Three-Dimensional Super-Resolution Imaging of the RNA Degradation Machinery in Caulobacter Crescentus

Abstract

Due the small size of bacteria and the diffraction limit (DL), obtaining precise information on the location of biomolecules through the use of conventional fluorescence imaging is difficult. However, the conventional resolution of optical microscopes (∼200 nm) can be circumvented by the time-sequential super-localization of single-molecule fluorescent labels, resulting in ∼5x resolution enhancement. We applied these super-resolution techniques, in combination with a double-helix point spread function microscope, to study the three-dimensional (3D) spatial organization of the RNA degradation machinery in Caulobacter crescentus (C. crescentus). The RNA degradosome plays a dominant role in mRNA degradation, a key step in gene expression. RNaseE is a key component in the RNA degradosome, and is thought to be the scaffold for this complex in C. crescentus. Previous diffraction-limited fluorescence imaging has shown that C. crescentus RNaseE exhibits a patchy localization throughout the nucleoid.

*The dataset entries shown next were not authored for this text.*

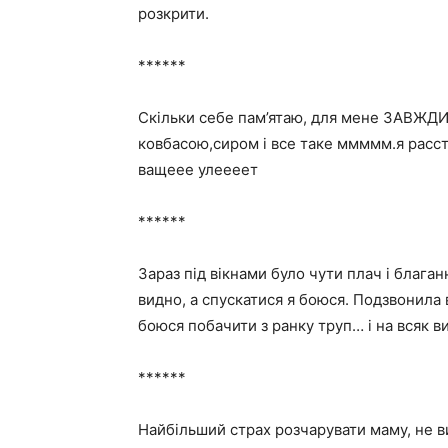
розкрити.
******
Скільки себе пам’ятаю, для мене ЗАВЖДИ 
ковбасою,сиром і все таке ммммм.я расс
ващеее улеееет
******
Зараз під вікнами було чути плач і благан
видно, а спускатися я боюся. Подзвонила 
боюся побачити з ранку труп… і на всяк в
******
Найбільший страх розчарувати маму, не ви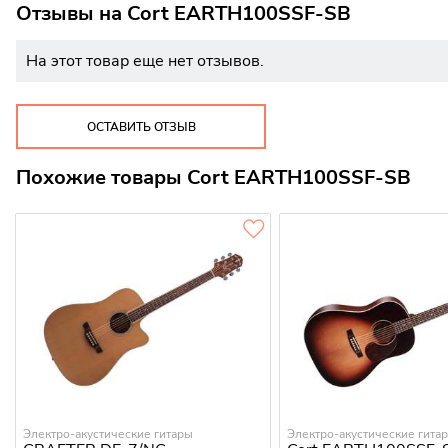
Отзывы на
Cort EARTH100SSF-SB
На этот товар еще нет отзывов.
ОСТАВИТЬ ОТЗЫВ
Похожие товары Cort EARTH100SSF-SB
Электро-акустические гитары
Электро-акустические гита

We report the first 3D super-resolution images of RNaseE in live C. crescentus, with careful attention to remove any spurious clustering from over-counting of blinking fluorescent protein labels. We use the acquired localizations to quantify RNaseE's spatial distribution and find a non-random, clearly clustered distribution of this protein. Moreover, most RNaseE molecules are localized in regular clusters spaced along the cell axis, and it is possible to extract specific measures of cluster size and other parameters. Disturbing transcription perturbs the protein distribution, resulting in more diffuse RNaseE localization. Our results suggest that mRNA decay is spatially organized within C. crescentus, and that this organization is related to the function of RNaseE in mRNA homeostasis.